■ **Aim**
Copy the listing below from its first line through the line with "family: Caeciliusidae", putting "division" in place of every "phylum" and leaving everything else as it is.
## Start Task data
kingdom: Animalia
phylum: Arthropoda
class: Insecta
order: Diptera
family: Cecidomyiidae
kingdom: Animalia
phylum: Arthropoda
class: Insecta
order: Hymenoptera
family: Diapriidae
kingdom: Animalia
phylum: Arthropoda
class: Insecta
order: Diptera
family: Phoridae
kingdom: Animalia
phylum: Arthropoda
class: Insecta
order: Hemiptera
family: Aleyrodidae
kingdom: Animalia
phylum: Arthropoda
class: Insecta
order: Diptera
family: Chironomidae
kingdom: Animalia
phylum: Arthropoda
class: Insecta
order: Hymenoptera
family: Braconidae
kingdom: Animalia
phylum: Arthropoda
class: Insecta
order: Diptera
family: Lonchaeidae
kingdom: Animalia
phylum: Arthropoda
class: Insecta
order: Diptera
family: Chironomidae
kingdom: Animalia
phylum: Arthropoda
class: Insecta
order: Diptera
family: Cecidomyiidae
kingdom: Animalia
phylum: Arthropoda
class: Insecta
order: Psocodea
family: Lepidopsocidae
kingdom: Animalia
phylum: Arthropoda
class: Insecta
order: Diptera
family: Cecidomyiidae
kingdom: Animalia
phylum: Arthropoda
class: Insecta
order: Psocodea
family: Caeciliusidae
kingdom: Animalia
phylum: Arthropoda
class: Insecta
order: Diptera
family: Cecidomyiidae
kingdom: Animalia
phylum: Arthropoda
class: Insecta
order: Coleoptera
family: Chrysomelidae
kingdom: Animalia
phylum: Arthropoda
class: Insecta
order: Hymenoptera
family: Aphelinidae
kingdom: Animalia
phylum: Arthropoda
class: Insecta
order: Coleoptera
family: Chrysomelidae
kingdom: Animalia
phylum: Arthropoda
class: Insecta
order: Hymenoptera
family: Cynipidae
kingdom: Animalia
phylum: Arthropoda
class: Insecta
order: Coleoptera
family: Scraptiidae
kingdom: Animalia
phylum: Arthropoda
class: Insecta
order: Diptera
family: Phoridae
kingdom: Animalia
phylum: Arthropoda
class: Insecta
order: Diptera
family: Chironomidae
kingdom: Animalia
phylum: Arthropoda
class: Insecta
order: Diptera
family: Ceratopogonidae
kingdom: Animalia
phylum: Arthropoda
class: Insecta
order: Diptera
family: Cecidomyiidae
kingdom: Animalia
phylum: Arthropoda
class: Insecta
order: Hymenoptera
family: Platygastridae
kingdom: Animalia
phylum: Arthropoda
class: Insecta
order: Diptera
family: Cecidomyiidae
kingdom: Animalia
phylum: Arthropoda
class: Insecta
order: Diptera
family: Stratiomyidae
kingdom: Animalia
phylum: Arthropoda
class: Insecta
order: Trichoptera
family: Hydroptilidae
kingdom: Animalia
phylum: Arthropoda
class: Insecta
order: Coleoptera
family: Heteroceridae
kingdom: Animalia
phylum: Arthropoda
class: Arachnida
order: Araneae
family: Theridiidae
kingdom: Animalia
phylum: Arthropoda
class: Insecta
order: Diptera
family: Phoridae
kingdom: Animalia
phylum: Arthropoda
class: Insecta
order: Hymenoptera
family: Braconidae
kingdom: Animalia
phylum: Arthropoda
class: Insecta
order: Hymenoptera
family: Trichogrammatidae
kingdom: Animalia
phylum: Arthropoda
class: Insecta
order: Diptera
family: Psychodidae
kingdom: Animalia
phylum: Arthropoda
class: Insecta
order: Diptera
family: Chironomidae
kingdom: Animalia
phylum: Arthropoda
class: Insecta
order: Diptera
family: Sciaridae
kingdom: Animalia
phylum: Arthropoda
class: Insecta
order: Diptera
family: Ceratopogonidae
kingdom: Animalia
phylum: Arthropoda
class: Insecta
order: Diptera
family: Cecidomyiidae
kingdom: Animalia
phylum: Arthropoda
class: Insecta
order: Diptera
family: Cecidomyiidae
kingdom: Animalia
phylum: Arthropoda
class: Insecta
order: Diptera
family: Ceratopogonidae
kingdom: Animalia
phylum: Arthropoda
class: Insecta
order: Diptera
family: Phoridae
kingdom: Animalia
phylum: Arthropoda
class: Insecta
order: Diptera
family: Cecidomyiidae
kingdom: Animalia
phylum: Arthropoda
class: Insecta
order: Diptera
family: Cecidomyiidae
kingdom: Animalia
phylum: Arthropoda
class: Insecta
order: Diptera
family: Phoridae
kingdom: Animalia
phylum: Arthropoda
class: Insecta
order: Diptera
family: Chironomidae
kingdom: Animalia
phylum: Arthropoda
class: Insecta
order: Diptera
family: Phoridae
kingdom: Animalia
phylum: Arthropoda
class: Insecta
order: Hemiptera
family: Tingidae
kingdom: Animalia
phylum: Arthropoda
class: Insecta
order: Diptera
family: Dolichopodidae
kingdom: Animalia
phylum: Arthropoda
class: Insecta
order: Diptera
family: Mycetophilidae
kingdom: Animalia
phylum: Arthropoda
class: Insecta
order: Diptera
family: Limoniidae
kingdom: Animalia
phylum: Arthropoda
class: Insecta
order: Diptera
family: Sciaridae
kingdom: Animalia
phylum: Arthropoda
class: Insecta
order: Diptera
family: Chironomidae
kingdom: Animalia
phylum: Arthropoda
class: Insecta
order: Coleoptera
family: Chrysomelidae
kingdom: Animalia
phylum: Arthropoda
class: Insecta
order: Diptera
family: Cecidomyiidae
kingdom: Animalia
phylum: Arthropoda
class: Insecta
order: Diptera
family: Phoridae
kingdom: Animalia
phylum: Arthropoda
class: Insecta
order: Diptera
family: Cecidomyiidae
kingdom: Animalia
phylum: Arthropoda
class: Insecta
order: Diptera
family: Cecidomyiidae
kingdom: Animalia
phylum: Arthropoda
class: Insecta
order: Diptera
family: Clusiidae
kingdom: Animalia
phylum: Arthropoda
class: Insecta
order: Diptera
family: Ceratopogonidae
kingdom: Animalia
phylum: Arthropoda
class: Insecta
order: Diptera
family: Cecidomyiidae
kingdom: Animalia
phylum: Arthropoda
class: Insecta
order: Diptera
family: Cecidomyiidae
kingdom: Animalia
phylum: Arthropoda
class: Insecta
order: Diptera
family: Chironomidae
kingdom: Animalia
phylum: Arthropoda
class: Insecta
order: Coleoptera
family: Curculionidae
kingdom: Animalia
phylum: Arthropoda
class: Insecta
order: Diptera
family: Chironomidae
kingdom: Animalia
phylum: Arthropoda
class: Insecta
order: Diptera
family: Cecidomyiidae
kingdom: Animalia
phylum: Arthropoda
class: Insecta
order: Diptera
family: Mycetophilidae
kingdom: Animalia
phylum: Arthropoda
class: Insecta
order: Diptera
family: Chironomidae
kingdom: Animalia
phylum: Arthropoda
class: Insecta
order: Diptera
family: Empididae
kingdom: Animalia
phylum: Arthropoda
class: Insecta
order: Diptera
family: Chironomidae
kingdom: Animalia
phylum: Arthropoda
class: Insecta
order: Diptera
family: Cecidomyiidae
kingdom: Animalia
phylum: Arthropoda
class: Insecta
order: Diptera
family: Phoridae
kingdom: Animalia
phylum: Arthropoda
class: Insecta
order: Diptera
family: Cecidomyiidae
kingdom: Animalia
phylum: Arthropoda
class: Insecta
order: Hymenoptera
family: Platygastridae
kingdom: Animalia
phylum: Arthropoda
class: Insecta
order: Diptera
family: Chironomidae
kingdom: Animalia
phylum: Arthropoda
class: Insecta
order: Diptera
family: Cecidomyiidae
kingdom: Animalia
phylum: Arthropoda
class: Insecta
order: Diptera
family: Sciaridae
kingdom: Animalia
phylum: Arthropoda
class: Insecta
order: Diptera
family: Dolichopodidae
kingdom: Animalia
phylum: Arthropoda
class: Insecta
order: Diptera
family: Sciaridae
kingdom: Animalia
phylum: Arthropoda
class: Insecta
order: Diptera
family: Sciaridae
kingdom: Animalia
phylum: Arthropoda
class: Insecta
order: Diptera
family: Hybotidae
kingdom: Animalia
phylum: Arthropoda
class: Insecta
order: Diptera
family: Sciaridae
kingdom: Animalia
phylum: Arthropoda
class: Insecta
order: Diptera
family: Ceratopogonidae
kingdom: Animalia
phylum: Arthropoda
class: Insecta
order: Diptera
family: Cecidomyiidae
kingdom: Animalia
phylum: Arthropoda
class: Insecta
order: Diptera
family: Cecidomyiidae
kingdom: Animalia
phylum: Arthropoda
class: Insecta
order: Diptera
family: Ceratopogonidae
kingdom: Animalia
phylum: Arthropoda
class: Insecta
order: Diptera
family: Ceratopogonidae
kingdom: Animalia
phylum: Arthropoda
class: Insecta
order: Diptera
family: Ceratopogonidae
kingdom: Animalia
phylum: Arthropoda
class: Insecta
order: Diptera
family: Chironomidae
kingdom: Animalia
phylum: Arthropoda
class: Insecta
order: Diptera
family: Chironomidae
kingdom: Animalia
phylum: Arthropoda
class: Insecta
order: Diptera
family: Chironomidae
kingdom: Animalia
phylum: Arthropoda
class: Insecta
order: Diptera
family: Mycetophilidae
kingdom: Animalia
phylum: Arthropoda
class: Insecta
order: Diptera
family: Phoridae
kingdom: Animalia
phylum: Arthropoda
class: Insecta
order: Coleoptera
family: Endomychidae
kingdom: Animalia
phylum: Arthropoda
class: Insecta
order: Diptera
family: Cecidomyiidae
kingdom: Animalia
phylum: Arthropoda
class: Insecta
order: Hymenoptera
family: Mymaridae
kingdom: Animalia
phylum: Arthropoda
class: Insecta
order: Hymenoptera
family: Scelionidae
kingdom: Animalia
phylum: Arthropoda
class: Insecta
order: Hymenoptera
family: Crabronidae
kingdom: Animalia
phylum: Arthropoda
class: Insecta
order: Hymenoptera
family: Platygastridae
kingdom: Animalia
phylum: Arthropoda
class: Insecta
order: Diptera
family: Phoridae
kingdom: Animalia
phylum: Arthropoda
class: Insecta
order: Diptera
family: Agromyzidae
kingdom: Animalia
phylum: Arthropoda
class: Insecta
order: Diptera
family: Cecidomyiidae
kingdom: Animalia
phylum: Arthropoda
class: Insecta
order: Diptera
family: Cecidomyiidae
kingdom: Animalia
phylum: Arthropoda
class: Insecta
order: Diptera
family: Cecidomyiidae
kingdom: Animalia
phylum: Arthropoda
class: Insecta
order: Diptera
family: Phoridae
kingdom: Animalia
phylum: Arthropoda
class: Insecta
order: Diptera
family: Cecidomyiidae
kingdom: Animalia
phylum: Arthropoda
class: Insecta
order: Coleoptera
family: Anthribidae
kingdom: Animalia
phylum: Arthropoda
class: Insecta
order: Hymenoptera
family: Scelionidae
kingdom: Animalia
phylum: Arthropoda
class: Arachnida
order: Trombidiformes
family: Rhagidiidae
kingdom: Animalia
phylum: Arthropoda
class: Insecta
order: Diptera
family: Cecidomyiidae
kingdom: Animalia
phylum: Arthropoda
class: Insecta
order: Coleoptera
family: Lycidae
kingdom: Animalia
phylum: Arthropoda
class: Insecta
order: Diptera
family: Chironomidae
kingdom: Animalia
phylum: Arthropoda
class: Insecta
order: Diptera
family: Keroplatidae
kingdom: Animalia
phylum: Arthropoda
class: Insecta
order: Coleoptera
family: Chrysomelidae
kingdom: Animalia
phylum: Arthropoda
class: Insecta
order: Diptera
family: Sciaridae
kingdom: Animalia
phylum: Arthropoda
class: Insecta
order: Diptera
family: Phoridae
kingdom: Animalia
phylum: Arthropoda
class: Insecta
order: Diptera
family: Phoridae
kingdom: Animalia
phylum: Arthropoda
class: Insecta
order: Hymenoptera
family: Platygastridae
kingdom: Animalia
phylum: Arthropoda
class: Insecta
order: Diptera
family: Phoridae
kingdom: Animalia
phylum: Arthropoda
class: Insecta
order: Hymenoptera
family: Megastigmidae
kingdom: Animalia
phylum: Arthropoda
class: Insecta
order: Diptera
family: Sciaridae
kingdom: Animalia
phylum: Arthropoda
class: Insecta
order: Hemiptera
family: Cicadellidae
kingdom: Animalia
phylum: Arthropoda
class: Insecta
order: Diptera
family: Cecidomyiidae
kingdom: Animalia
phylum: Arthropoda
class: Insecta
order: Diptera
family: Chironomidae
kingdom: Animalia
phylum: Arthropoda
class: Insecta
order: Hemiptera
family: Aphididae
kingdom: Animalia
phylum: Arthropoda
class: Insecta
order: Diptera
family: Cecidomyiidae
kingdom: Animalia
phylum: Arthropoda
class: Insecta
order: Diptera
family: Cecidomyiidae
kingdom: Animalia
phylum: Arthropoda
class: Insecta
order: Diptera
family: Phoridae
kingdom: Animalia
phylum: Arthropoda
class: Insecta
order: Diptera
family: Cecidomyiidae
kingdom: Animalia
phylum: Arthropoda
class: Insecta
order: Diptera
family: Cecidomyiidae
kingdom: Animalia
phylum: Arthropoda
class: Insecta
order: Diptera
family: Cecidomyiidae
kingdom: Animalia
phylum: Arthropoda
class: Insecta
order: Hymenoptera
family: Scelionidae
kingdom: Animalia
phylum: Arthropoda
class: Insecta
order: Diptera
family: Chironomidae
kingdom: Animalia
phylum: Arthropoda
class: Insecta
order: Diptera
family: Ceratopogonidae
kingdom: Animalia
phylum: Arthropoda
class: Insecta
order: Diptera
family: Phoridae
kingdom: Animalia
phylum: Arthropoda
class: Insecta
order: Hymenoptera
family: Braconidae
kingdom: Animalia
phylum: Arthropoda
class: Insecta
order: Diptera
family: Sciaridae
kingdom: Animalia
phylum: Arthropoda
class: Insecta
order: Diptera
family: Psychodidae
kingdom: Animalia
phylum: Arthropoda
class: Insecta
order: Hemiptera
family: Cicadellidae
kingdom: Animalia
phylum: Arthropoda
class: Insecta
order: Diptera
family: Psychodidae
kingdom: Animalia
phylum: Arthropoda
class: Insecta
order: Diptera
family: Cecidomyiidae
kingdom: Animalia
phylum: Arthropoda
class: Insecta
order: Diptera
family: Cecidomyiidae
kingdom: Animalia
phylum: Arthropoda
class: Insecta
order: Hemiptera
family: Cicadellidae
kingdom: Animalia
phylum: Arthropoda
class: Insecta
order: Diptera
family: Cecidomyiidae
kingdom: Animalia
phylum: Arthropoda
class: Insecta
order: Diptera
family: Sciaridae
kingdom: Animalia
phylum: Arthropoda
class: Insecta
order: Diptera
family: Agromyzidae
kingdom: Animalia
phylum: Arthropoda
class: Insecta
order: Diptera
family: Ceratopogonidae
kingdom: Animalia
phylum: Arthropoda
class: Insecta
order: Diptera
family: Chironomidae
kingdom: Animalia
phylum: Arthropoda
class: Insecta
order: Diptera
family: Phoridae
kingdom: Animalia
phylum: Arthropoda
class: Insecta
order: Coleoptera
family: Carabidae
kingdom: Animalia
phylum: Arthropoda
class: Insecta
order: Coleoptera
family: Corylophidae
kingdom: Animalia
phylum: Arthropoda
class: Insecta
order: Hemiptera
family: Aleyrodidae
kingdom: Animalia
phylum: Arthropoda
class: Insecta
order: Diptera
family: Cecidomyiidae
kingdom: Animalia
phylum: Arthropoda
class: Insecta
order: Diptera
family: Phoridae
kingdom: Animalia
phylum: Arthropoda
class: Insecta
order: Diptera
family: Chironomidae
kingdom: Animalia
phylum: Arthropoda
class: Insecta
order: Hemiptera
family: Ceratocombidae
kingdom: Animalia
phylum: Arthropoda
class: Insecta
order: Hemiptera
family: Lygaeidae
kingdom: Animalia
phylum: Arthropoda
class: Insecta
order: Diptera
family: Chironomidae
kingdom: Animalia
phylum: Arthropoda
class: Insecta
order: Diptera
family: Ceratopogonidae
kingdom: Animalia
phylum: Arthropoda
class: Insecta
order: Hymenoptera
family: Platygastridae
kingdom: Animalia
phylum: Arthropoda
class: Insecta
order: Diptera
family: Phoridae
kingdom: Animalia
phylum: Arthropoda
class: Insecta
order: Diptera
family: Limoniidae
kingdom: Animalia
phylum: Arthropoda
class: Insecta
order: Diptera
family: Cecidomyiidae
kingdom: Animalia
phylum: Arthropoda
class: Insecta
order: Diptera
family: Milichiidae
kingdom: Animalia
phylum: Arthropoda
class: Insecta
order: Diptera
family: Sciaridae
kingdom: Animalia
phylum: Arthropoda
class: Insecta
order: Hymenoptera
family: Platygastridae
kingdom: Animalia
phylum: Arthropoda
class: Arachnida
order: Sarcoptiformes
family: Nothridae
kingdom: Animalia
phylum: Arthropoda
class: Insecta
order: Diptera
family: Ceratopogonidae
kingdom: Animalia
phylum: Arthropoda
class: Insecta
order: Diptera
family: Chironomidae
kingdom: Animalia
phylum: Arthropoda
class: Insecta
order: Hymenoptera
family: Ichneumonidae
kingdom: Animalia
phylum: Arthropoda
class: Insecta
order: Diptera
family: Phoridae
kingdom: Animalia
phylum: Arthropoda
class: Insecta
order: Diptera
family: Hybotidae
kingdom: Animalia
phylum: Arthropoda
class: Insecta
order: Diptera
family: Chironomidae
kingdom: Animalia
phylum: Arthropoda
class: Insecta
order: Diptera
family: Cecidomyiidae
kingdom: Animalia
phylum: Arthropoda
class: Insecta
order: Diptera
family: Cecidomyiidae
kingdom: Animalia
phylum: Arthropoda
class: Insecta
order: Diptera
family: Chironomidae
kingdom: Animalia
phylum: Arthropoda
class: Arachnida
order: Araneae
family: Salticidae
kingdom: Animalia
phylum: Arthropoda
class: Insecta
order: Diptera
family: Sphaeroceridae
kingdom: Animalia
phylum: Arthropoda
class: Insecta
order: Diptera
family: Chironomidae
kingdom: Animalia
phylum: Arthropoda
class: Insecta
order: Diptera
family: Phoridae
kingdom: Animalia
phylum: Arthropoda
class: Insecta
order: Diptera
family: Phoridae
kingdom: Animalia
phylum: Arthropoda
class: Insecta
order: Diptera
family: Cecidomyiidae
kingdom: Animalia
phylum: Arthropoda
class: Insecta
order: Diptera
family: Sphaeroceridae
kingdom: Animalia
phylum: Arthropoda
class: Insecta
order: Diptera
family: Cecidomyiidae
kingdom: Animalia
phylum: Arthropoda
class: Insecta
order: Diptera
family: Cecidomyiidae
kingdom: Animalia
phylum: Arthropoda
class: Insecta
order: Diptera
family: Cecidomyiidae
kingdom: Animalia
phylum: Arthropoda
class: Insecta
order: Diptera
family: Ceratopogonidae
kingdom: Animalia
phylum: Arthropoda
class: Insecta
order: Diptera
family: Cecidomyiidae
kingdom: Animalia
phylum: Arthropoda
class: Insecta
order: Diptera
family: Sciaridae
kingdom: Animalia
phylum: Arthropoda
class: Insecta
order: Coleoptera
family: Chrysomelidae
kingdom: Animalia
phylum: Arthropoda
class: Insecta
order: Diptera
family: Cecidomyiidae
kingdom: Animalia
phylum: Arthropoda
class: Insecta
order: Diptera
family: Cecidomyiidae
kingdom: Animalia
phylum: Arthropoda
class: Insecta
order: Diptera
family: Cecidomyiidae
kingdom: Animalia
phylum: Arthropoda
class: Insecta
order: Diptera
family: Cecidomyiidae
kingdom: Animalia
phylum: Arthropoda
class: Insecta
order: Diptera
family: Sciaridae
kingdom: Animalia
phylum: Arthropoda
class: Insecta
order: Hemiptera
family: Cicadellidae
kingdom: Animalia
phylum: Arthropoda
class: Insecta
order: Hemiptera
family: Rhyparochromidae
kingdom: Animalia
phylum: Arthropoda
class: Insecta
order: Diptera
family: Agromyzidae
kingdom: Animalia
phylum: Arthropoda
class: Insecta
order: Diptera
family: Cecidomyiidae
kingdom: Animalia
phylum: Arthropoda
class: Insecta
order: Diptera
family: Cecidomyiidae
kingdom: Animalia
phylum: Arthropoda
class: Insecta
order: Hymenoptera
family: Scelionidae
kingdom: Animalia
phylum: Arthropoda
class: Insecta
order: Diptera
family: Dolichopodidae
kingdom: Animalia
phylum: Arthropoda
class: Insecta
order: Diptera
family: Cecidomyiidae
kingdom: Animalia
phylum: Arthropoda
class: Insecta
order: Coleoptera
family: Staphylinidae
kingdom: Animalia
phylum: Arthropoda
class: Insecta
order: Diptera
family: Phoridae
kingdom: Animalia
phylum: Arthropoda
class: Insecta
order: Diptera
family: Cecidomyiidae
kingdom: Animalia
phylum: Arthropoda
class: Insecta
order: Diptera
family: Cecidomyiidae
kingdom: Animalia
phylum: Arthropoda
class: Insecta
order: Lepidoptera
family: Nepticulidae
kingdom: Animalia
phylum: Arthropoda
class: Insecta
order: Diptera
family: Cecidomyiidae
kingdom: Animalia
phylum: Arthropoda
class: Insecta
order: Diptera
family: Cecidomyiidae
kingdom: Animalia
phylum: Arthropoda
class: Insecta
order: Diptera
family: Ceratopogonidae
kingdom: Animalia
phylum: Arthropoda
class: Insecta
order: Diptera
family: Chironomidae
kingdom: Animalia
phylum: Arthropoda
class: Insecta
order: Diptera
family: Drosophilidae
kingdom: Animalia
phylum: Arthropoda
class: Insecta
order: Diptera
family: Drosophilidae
## End Task data
■ **Response to the task**
kingdom: Animalia
division: Arthropoda
class: Insecta
order: Diptera
family: Cecidomyiidae
kingdom: Animalia
division: Arthropoda
class: Insecta
order: Hymenoptera
family: Diapriidae
kingdom: Animalia
division: Arthropoda
class: Insecta
order: Diptera
family: Phoridae
kingdom: Animalia
division: Arthropoda
class: Insecta
order: Hemiptera
family: Aleyrodidae
kingdom: Animalia
division: Arthropoda
class: Insecta
order: Diptera
family: Chironomidae
kingdom: Animalia
division: Arthropoda
class: Insecta
order: Hymenoptera
family: Braconidae
kingdom: Animalia
division: Arthropoda
class: Insecta
order: Diptera
family: Lonchaeidae
kingdom: Animalia
division: Arthropoda
class: Insecta
order: Diptera
family: Chironomidae
kingdom: Animalia
division: Arthropoda
class: Insecta
order: Diptera
family: Cecidomyiidae
kingdom: Animalia
division: Arthropoda
class: Insecta
order: Psocodea
family: Lepidopsocidae
kingdom: Animalia
division: Arthropoda
class: Insecta
order: Diptera
family: Cecidomyiidae
kingdom: Animalia
division: Arthropoda
class: Insecta
order: Psocodea
family: Caeciliusidae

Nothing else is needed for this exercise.